_Your task_: For this exercise, an exact copy is needed of only the lines from the one containing "Жиры, Оладьи из печени: 5.06 -> 10.03" through the end of the data, with pictures left out.

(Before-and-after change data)
▼
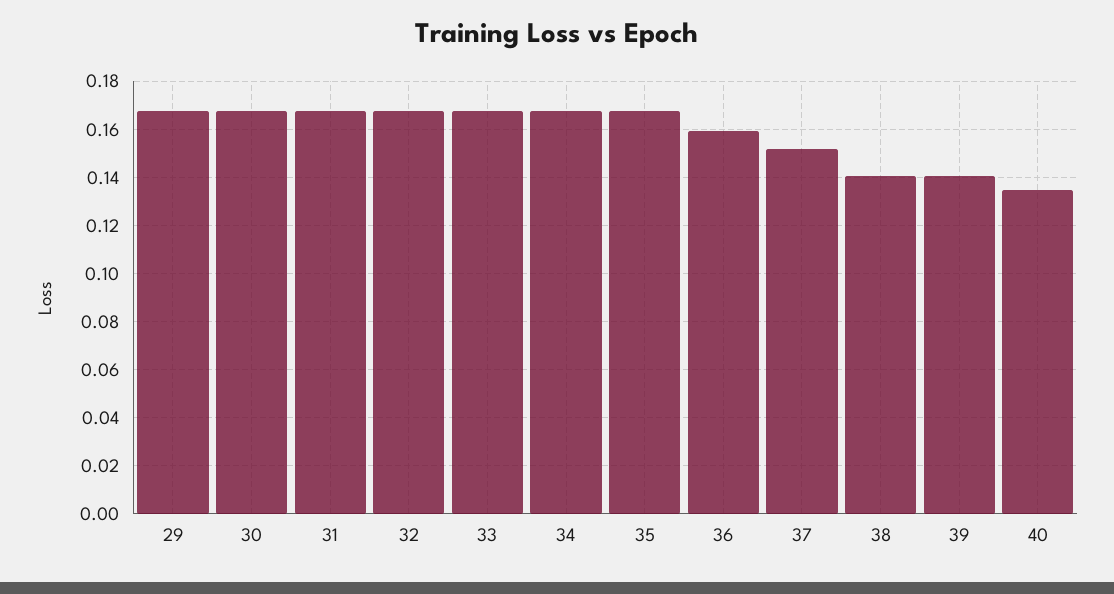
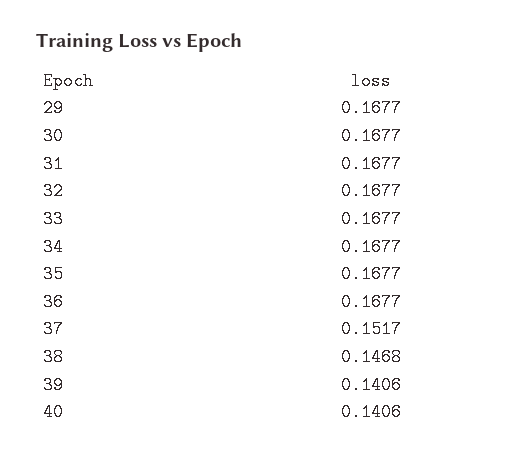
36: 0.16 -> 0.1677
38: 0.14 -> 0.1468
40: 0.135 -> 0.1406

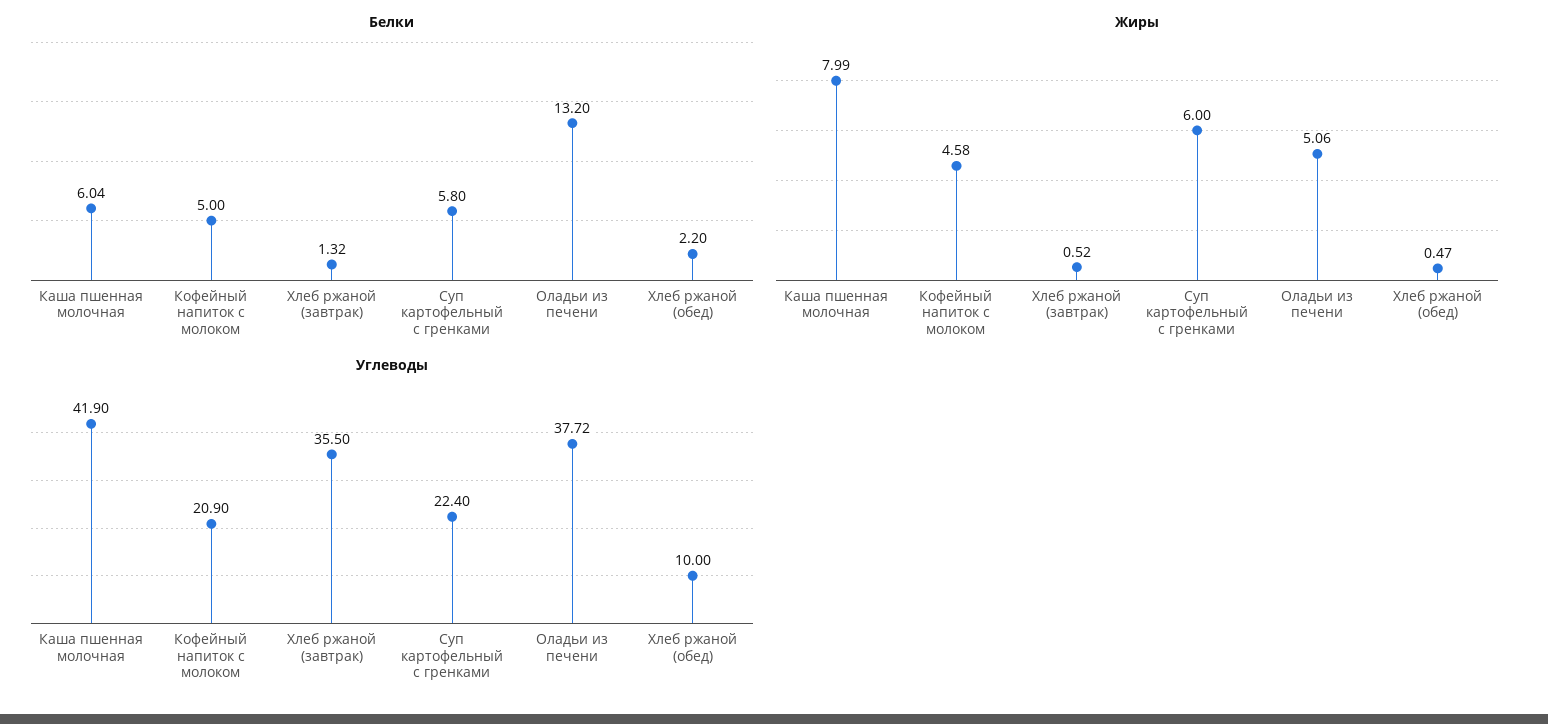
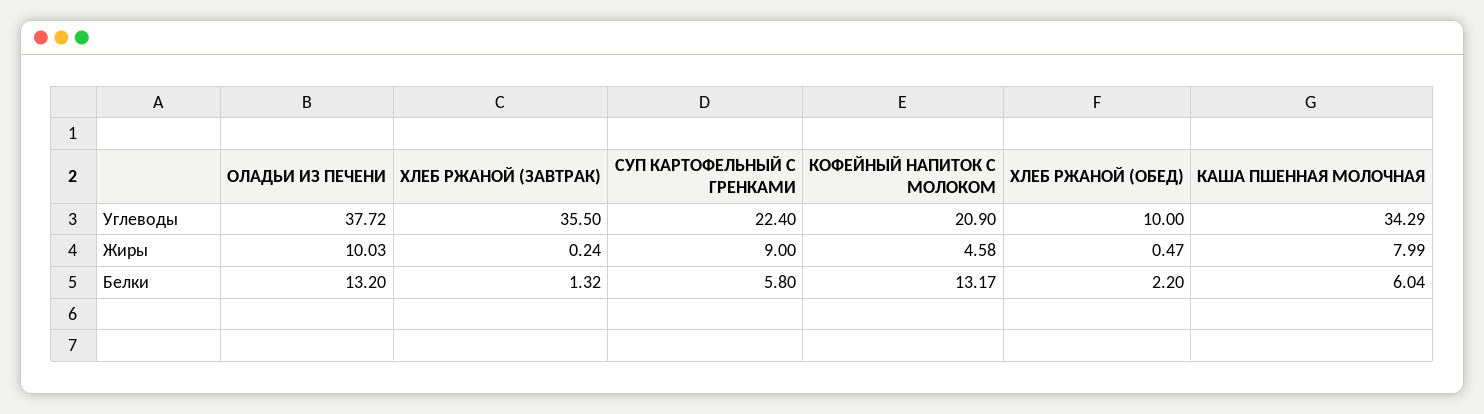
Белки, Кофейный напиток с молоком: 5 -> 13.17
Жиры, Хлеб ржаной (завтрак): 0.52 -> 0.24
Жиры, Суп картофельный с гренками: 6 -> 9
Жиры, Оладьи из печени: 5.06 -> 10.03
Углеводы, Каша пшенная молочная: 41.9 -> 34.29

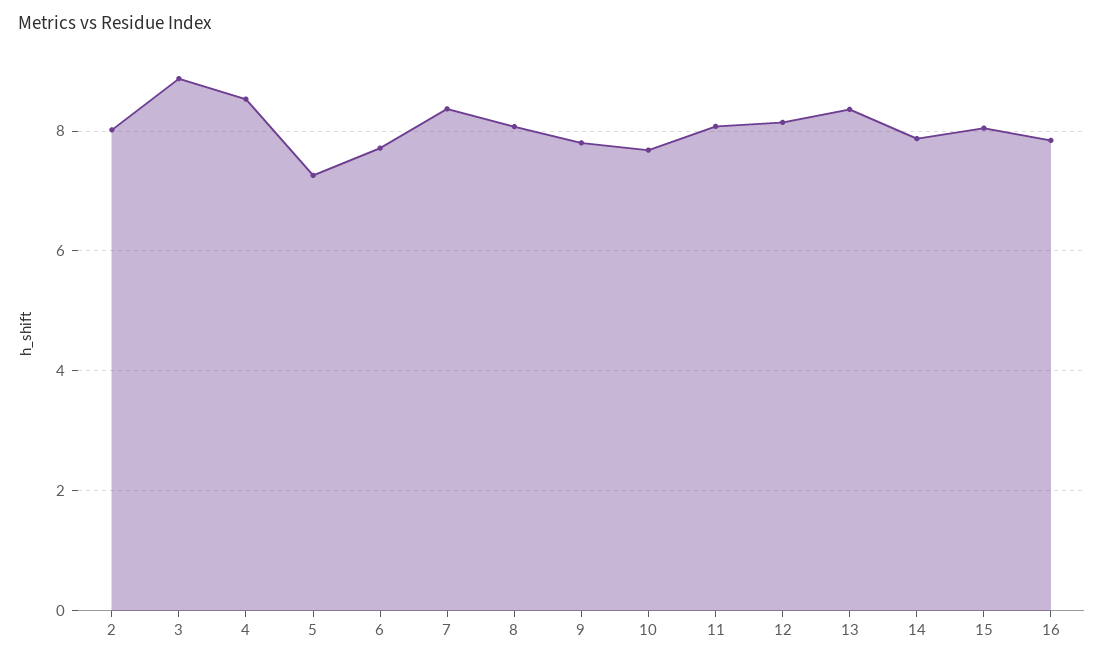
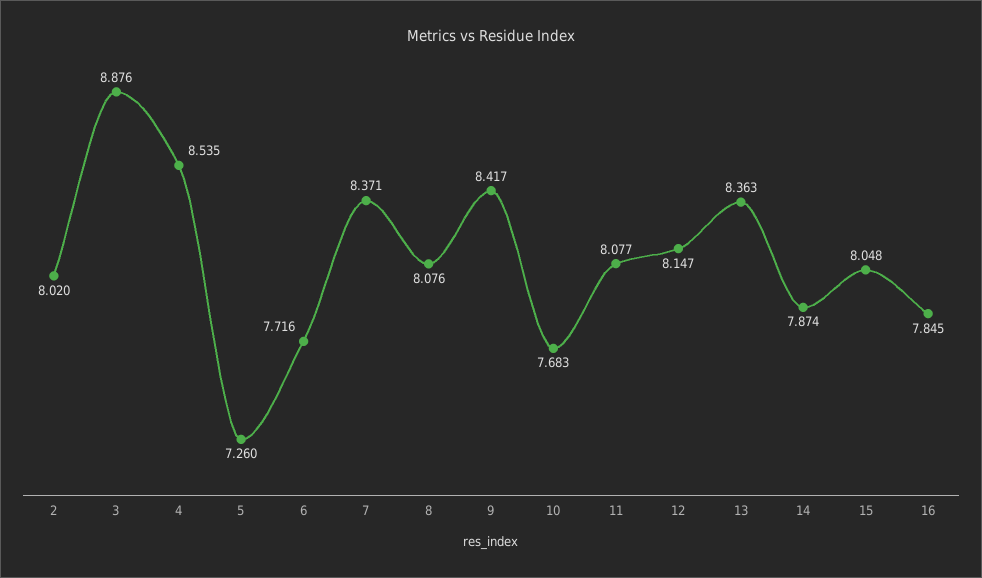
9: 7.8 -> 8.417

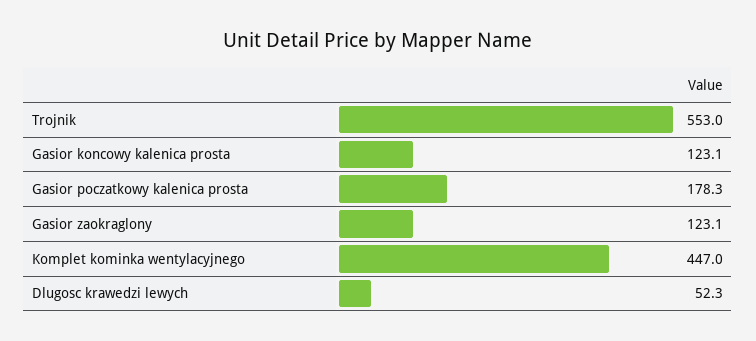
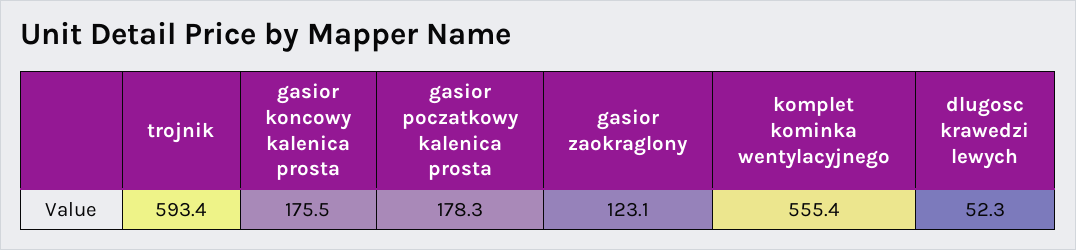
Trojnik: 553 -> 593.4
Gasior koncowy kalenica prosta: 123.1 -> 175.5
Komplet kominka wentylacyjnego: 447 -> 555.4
▲
_Final answer_:
Жиры, Оладьи из печени: 5.06 -> 10.03
Углеводы, Каша пшенная молочная: 41.9 -> 34.29

9: 7.8 -> 8.417

Trojnik: 553 -> 593.4
Gasior koncowy kalenica prosta: 123.1 -> 175.5
Komplet kominka wentylacyjnego: 447 -> 555.4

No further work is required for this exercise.